## START Passage provided

Unfortunately, much of the anti-Israel crowd hasn’t gotten that memo. See, for instance, the German courts which ruled that torching a German synagogue wasn’t a hate crime, but an understandable anti-Israel protest. Or the student organizations which demanded that a South African university expel all Jewish students to show its pro-Palestinian bona fides. Or the Norwegian attorney general who ruled that “F*** Jews” isn’t hate speech, but an expression of “dissatisfaction with [Israel’s] policies,” although the speaker never mentioned Israel. Or the dyke marches that banned Jews from holding Jewish pride flags because they remind some people of Israeli flags. And so forth.

So despite deploring the unnamed organizations’ cowardice, I can’t dismiss their fears as unfounded. And that’s the problem.

Human-rights groups and liberals worldwide rush to defend the “rights” of BDS activists; see, for instance, their opposition to anti-BDS legislation on the false grounds that it violates freedom of speech (it actually applies only to actions, not speech). Yet they’ve shown no interest in defending Jewish rights in most of the examples cited above. Evidently, Jewish rights are acceptable collateral damage in the sacred cause of anti-Zionism.

The second incident was the Palestinian Authority’s harassment of Palestinian businessmen who attended the U.S.-sponsored economic workshop in Bahrain on June 25-26. One was arrested, but eventually released under American pressure. Another escaped arrest by fleeing to the Israeli-controlled section of Hebron. And the P.A. raided the homes of several others, confiscating documents like credit cards and passports.

## END Passage provided

◆ Stated goal
Please copy, word for word, the section of the passage on anti-Israel activism that opens with the words containing "So despite deploring" and closes with "cause of anti-Zionism.".

## START Provided material

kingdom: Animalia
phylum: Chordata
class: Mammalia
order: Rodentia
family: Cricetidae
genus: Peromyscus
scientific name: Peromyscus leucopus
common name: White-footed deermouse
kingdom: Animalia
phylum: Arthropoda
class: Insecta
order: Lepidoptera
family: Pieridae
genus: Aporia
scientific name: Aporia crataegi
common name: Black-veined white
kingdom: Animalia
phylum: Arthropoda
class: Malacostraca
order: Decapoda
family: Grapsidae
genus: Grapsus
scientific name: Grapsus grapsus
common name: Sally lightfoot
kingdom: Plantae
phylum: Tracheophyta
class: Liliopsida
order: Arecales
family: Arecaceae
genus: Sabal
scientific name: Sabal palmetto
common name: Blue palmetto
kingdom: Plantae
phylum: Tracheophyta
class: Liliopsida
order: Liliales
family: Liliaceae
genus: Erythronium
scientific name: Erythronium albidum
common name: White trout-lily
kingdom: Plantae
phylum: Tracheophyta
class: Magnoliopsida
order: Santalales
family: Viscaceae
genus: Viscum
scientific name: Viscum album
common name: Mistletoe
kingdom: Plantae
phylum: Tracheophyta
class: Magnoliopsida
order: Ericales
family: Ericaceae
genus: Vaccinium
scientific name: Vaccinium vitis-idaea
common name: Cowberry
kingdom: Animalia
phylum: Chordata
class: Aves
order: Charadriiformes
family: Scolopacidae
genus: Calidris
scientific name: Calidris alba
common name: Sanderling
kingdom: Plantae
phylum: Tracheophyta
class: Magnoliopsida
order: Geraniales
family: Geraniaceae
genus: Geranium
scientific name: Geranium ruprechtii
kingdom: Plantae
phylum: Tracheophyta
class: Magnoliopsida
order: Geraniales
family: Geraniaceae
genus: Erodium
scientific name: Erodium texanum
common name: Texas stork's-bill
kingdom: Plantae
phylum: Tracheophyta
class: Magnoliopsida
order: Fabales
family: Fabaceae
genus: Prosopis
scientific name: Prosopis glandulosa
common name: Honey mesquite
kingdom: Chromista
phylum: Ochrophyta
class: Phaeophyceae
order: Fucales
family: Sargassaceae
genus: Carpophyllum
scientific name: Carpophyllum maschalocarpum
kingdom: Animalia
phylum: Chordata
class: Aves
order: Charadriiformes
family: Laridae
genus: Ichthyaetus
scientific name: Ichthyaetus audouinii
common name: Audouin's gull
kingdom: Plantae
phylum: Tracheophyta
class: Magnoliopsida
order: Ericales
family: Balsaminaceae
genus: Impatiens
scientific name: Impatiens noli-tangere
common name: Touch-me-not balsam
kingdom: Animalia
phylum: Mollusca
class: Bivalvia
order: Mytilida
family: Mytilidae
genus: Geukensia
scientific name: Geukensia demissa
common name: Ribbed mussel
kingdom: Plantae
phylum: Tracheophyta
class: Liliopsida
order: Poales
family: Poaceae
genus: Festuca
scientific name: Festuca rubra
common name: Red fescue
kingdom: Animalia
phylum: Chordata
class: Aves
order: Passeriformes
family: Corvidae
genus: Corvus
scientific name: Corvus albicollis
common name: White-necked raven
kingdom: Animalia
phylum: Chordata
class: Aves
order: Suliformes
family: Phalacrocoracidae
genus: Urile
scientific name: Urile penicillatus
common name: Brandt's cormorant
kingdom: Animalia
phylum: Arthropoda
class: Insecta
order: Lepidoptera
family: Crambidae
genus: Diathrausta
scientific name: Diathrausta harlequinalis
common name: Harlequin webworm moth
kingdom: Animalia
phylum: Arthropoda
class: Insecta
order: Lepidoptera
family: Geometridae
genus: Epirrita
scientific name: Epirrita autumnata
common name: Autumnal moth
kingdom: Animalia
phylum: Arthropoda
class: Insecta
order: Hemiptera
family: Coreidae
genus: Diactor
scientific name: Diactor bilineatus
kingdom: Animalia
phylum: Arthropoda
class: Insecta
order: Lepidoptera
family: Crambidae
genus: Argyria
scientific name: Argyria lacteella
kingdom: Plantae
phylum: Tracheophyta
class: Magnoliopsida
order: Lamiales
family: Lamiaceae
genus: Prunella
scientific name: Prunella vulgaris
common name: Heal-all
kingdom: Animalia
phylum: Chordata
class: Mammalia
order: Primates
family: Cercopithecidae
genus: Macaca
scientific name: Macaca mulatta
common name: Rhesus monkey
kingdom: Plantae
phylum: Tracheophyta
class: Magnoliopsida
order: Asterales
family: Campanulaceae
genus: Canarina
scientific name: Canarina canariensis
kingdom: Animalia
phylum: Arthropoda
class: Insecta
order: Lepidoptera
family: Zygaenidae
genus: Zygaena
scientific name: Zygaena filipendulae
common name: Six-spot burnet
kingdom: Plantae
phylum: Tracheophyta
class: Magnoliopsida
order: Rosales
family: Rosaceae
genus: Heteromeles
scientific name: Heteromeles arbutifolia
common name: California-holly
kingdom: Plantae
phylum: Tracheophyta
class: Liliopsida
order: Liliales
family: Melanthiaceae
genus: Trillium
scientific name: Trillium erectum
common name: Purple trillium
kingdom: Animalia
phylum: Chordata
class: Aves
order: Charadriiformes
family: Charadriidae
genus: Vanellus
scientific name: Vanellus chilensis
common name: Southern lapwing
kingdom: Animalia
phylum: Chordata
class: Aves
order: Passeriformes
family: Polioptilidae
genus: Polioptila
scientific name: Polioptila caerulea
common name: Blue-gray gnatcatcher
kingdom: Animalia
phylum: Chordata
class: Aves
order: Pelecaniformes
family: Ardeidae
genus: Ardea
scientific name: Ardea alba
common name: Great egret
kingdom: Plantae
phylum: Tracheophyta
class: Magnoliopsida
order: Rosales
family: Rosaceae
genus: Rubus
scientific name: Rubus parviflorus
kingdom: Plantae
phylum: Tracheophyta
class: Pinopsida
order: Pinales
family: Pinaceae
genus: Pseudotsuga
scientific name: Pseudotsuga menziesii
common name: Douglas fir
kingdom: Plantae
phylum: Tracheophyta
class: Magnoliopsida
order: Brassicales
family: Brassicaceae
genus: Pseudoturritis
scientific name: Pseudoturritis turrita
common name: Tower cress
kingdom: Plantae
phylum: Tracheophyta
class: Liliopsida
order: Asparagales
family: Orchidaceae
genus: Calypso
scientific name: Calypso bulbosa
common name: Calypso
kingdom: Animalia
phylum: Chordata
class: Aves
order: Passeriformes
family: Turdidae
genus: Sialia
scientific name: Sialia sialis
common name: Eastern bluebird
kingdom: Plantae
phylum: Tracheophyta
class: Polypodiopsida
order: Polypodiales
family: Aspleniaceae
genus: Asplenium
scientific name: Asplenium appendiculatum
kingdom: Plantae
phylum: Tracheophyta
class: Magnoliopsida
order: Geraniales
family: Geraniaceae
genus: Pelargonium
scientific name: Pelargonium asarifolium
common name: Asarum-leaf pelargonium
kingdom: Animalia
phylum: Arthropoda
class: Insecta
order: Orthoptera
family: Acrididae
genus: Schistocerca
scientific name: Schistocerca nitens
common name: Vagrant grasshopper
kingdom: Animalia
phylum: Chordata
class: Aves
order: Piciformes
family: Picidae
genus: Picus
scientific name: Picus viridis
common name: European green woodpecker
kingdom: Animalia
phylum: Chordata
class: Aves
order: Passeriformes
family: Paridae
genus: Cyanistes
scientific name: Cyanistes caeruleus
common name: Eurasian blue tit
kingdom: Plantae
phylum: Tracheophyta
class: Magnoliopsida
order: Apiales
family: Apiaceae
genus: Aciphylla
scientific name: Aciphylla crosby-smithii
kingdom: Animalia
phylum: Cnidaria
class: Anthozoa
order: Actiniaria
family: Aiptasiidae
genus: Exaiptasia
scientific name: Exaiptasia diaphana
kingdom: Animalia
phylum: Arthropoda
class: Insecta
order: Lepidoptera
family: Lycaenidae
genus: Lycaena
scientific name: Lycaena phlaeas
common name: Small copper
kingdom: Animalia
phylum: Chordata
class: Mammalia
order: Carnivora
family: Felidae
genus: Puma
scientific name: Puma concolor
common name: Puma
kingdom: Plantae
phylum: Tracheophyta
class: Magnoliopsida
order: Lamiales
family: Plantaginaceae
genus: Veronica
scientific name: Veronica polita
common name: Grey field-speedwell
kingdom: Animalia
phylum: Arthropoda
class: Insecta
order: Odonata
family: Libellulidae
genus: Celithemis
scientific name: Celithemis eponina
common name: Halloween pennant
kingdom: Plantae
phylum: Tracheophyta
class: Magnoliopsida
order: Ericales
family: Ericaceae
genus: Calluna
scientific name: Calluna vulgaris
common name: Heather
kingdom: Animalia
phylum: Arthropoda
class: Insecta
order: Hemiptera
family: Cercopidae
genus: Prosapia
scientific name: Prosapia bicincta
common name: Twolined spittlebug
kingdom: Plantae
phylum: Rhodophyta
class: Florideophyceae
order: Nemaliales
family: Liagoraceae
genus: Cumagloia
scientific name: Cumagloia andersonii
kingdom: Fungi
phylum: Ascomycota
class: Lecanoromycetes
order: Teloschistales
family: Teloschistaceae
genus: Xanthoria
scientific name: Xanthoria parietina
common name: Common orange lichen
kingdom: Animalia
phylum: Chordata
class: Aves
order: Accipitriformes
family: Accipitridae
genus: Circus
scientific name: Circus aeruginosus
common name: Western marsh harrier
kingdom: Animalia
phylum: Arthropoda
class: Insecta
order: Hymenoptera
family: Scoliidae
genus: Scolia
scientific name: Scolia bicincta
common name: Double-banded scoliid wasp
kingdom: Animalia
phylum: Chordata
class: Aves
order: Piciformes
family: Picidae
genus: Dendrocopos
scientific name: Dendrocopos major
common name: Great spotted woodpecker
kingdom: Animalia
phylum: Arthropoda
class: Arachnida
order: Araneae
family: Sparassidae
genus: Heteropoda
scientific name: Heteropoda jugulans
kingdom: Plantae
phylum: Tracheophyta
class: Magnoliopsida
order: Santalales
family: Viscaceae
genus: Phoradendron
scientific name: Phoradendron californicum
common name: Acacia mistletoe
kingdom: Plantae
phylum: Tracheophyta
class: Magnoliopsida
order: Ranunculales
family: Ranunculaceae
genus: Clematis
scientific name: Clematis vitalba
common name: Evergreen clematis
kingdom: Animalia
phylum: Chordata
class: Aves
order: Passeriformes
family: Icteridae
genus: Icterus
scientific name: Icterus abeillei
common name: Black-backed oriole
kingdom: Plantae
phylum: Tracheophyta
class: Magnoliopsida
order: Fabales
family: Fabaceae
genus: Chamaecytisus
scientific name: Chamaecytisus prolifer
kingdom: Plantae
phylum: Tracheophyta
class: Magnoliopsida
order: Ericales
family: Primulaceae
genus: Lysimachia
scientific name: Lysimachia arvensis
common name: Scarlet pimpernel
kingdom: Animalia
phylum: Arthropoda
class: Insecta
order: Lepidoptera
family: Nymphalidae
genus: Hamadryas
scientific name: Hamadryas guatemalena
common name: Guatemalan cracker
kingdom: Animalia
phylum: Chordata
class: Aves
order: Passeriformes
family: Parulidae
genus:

## END Provided material

◆ Exercise result
So despite deploring the unnamed organizations’ cowardice, I can’t dismiss their fears as unfounded. And that’s the problem.

Human-rights groups and liberals worldwide rush to defend the “rights” of BDS activists; see, for instance, their opposition to anti-BDS legislation on the false grounds that it violates freedom of speech (it actually applies only to actions, not speech). Yet they’ve shown no interest in defending Jewish rights in most of the examples cited above. Evidently, Jewish rights are acceptable collateral damage in the sacred cause of anti-Zionism.